IN HET achtste geslacht gerekend vanaf Abraham (tot Nadab, de zoon van Aäron) was zijn zaad tot een menigte aangegroeid die in de miljoenen liep; al deze mensen verrichtten echter dienst als slaven van een hardvochtige opdrachtgever, de Farao van Egypte. Aangezien zij reeds groter in aantal waren geworden dan de inheemse bevolking, dicteerde jaloerse vrees een beleid waardoor zij door hardvochtige slavernij in aantallen zouden afnemen. Op dit kritieke tijdstip verscheen Jehovah’s engel bij het brandende doornbos tot Mozes en zei tot hem: „Ik heb terdege gezien de ellende van mijn volk, dat in Egypte is, en hun gejammer over hun drijvers gehoord, ja, Ik ken hun smarten. Daarom ben Ik nedergedaald om hen uit de macht der Egyptenaren te redden en uit dit land te voeren.” Hij gebood Mozes tot Farao te zeggen: „Dit heeft Jehovah gezegd: ’Israël is mijn zoon, mijn eerstgeborene. En ik zeg u: Zend mijn zoon heen, opdat hij mij moge dienen. Mocht gij echter weigeren hem heen te zenden, zie, ik dood uw zoon, uw eerstgeborene.’” — Ex. 1:8-10; 3:7, 8; 4:22, 23, NW.
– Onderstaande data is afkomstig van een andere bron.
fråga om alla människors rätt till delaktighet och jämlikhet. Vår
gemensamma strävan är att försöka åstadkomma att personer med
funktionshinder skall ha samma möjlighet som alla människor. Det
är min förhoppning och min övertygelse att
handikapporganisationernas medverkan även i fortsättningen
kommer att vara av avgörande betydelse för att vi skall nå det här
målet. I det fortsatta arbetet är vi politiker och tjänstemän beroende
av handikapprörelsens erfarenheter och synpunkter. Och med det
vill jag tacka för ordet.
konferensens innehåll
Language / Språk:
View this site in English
2. Gaf Jehovah er bewijzen van dat hij een God voor de Israëlieten was? Hoe?
2 Farao bleek inderdaad dwaas genoeg te zijn dat hij weigerde aan de eis tot vrijlating van Jehovah’s eerstgeborene, zijn volk Israël, te voldoen, met het gevolg dat hij de straf moest betalen. Met een machtige hand bevrijdde Jehovah zijn volk, waarbij hij het land Egypte met zulke zware slagen trof, dat die natie er ongetwijfeld vele decenniën voor nodig heeft gehad om er weer bovenop te komen. Niet alleen werd er door een serie rampen veel schade toegebracht aan de veestapel en de oogst, maar bovendien werd ook de eerstgeborene van elk gezin en elk beest door Jehovah’s engel gedood, terwijl uiteindelijk de bloem van Egypte’s krijgslieden, te zamen met hun paarden en wagens, door de terugkerende wateren van de Rode Zee werden verzwolgen. Jehovah kon derhalve naar waarheid verklaren: „Ik heb Israël uit Egypte geleid en u gered uit de macht der Egyptenaren.” — 1 Sam. 10:18.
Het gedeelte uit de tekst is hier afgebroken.